*Reading text*:
──────
Similarly to accessing field values, we can change them by the dot notation or the setproperty! function.

julia> mr.width = 1.5
1.5

julia> setproperty!(mr, :height, 2.5)
2.5

julia> mr
MutableRectangle([1.0, 2.0], 1.5, 2.5)

Type unions:

The area function defined earlier will only work for Rectangle but not for MutableRectangle types. To define it for both types, we need type unions. The Union keyword creates a supertype of its inputs.

julia> const AbstractRectangle = Union{Rectangle, MutableRectangle}
Union{MutableRectangle, Rectangle}

julia> Rectangle <: AbstractRectangle
true

julia> MutableRectangle <: AbstractRectangle
true

We now create the perimeter(r::AbstractRectangle) function. Since we specify that its input is an AbstractRectangle, it will work for both mutable MutableRectangle and immutable Rectangle types.

julia> perimeter(r::AbstractRectangle) = 2*(r.width + r.height)
perimeter (generic function with 1 method)

julia> perimeter(r)
14

julia> perimeter(mr)
8.0

Parametric types

An important and powerful feature of the Julia type system is that it is parametric. Types can take parameters, and type declarations introduce a whole family of new types (one for each possible combination of parameter values). Parametric (abstract) types can be defined as follows:

abstract type AbstractPoint{T} end

struct Point{T <: Real} <: AbstractPoint{T}
    x::T
    y::T
end

The example above defines a parametric abstract type AbstractPoint and its parametric subtype Point. The declaration of the concrete type Point{T <: Real} has two fields of type T, where T can be any subtype of Real. This definition ensures that both fields are always of the same type. Note that Point{Float64} is a concrete type equivalent to replacing T in the definition of Point by Float64.
──────
*Dataset*:
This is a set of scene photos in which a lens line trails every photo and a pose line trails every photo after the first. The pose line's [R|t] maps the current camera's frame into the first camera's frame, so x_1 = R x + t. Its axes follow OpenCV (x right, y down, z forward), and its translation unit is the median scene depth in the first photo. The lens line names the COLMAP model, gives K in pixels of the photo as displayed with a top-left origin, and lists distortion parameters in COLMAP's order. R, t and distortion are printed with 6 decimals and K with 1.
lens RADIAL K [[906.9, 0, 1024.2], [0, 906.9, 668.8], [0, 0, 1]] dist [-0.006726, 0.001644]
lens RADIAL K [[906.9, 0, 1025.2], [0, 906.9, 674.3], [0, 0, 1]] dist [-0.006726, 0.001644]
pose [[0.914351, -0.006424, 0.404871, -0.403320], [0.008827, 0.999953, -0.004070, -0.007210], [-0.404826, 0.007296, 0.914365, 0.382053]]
──────
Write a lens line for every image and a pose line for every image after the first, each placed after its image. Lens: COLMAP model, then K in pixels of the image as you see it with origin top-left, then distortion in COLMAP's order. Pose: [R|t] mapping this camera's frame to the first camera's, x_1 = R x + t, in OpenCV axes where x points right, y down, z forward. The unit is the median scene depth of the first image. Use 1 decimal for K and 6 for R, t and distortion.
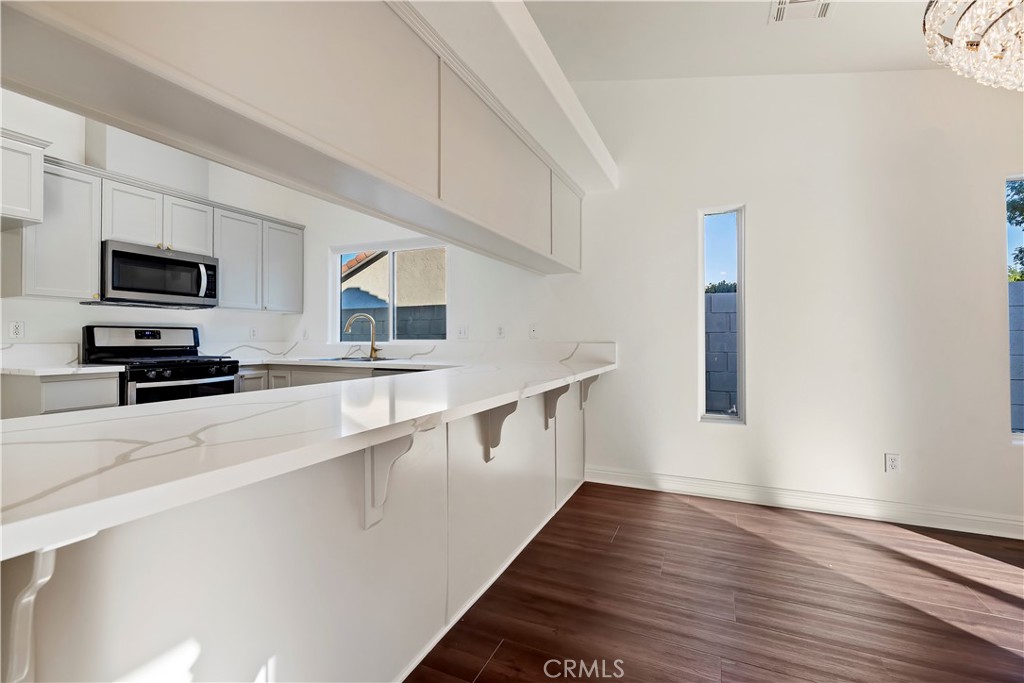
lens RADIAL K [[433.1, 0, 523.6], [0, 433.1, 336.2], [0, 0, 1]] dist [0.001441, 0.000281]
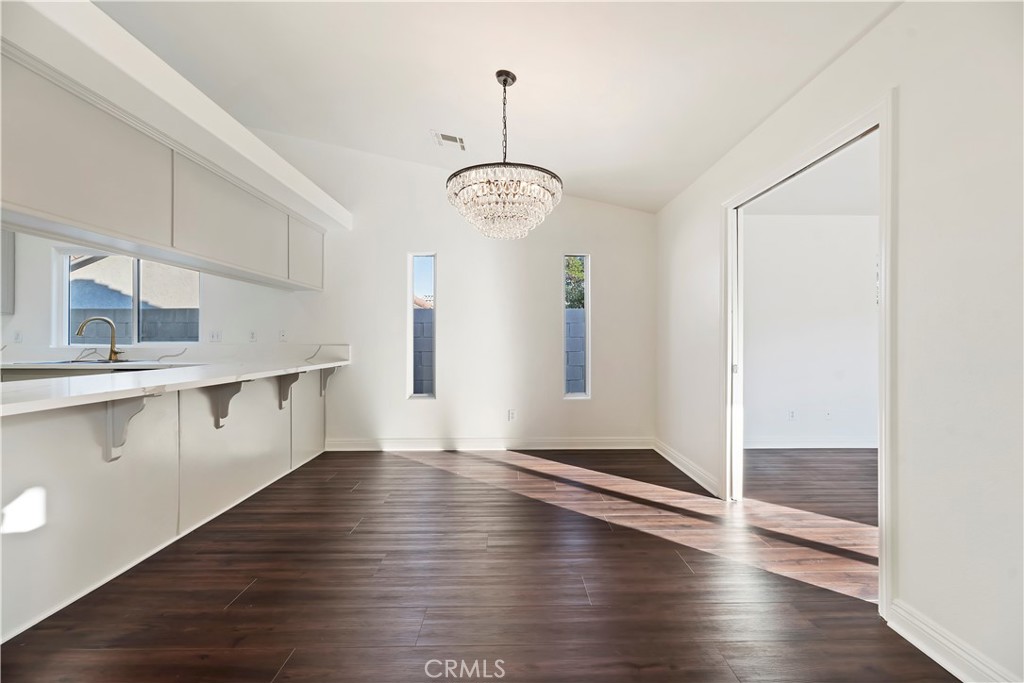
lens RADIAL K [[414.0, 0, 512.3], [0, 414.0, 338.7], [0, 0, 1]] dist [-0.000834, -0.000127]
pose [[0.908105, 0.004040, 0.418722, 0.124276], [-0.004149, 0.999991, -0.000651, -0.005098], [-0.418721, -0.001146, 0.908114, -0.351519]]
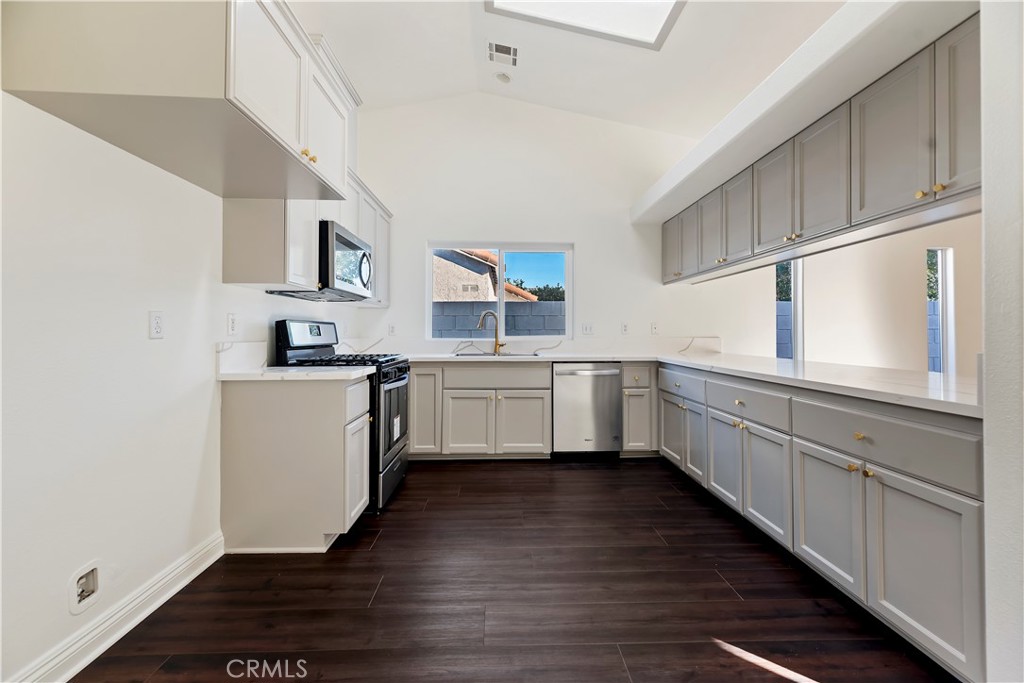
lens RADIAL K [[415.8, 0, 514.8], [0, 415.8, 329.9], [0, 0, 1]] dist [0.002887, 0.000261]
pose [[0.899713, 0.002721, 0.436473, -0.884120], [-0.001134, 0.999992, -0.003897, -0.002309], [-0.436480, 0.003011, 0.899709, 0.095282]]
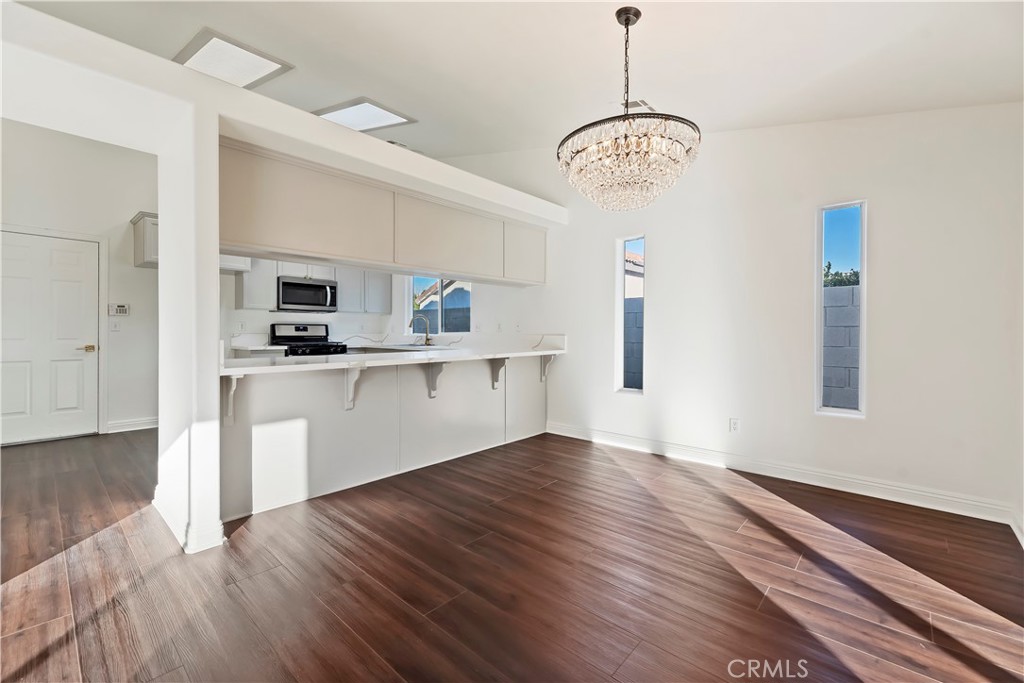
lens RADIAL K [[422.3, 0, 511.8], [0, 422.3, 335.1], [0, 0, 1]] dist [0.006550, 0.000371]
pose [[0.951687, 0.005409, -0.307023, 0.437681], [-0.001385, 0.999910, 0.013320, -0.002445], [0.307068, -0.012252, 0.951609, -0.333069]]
──────
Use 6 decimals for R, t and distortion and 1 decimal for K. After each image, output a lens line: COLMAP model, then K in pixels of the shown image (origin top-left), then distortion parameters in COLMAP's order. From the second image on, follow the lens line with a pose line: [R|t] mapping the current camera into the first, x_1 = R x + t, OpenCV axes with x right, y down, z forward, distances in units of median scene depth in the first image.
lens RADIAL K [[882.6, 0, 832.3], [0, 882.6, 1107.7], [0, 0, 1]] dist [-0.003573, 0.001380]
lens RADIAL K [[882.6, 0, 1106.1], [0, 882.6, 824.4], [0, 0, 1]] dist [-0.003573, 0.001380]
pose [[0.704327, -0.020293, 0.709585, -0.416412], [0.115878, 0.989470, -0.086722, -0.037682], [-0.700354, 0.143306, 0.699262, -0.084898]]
──────
*Work instruction A*:
Judge each statement against the Julia types text, answering yes or no and quoting the words of the text that decide it: (i) The Union keyword creates a supertype of its inputs. (ii) The area function defined earlier works for both Rectangle and MutableRectangle types. (iii) In the declaration of Point{T <: Real}, the two fields may have different types.
*Work instruction B*:
According to the Julia types text, which function besides the dot notation can change field values?
*Work instruction C*:
Extend the Julia types text from its last sentence onward.
None of the records is needed here.

*Exercise response A*:
(i) Yes: "The Union keyword creates a supertype of its inputs."
(ii) No: "The area function defined earlier will only work for Rectangle but not for MutableRectangle types."
(iii) No: "This definition ensures that both fields are always of the same type."

*Exercise response B*:
The setproperty! function.

*Exercise response C*:
julia> isconcretetype(Point{Float64})
true

This single declaration declares a concrete type for each type T that is a subtype of Real. The Point type itself is also a valid type object, containing all instances Point{Float64}, Point{Int64}, etc., as subtypes.

julia> Point{Float64} <: Point <: AbstractPoint
true

julia> Point{Int64} <: Point <: AbstractPoint
true

Concrete Point types with different T values are never subtypes of each other. Even though Float64 is a subtype of Real, Point{Float64} is not a subtype of Point{Real}.

julia> Point{Float64} <: Point{Real}
false

julia> Point{Float64} <: AbstractPoint{Float64}
true

julia> Point{Float64} <: AbstractPoint{Real}
false

This behaviour has important consequences: while any instance of Point{Float64} may be represented as an instance of Point{Real}, these two types have different representations in memory:

An instance of Point{Float64} can be efficiently represented as a pair of 64-bit values;
An instance of Point{Real} must be able to hold any pair of Real values. Since instances of Real can have arbitrary size and structure, an instance of Point{Real} must be represented as a pair of pointers to individually allocated Real objects.

This efficiency gain is magnified for arrays: Array{Float64} can be stored as a contiguous memory block of 64-bit floating-point values, whereas Array{Real} is an array of pointers to Real objects.

Since Point{Float64} is not a subtype of Point{Real}, the following method cannot be applied to arguments of type Point{Float64}.

julia> coordinates(p::Point{Real}) = (p.x, p.y)

julia> coordinates(Point(1,2))
ERROR: MethodError: no method matching coordinates(::Point{Int64})
[...]

julia> coordinates(Point(1.0,2.0))
ERROR: MethodError: no method matching coordinates(::Point{Float64})
[...]

The correct way to define a method that accepts all arguments of type Point{T} where T is a subtype of Real is as follows:

julia> coordinates(p::Point{<:Real}) = (p.x, p.y)
coordinates (generic function with 1 method)

julia> coordinates(Point(1,2))
(1, 2)

julia> coordinates(Point(1.0,2.0))
(1.0, 2.0)

It is also possible to define a function for all subtypes of some abstract type.

julia> Base.show(io::IO, p::AbstractPoint) = print(io, coordinates(p))

julia> Point(4, 2)
(4, 2)

julia> Point(0.2, 1.3)
(0.2, 1.3)

There are two ways how to instantiate the Point type. The first one does not specify the T parameter and lets Julia automatically decide the appropriate type. The second one specifies the T parameter manually.

julia> Point(1, 2)
(1, 2)

julia> Point{Float32}(1, 2)
(1.0f0, 2.0f0)

The first way works only if the arguments have the same type.

julia> Point(1, 2.0)
ERROR: MethodError: no method matching Point(::Int64, ::Float64)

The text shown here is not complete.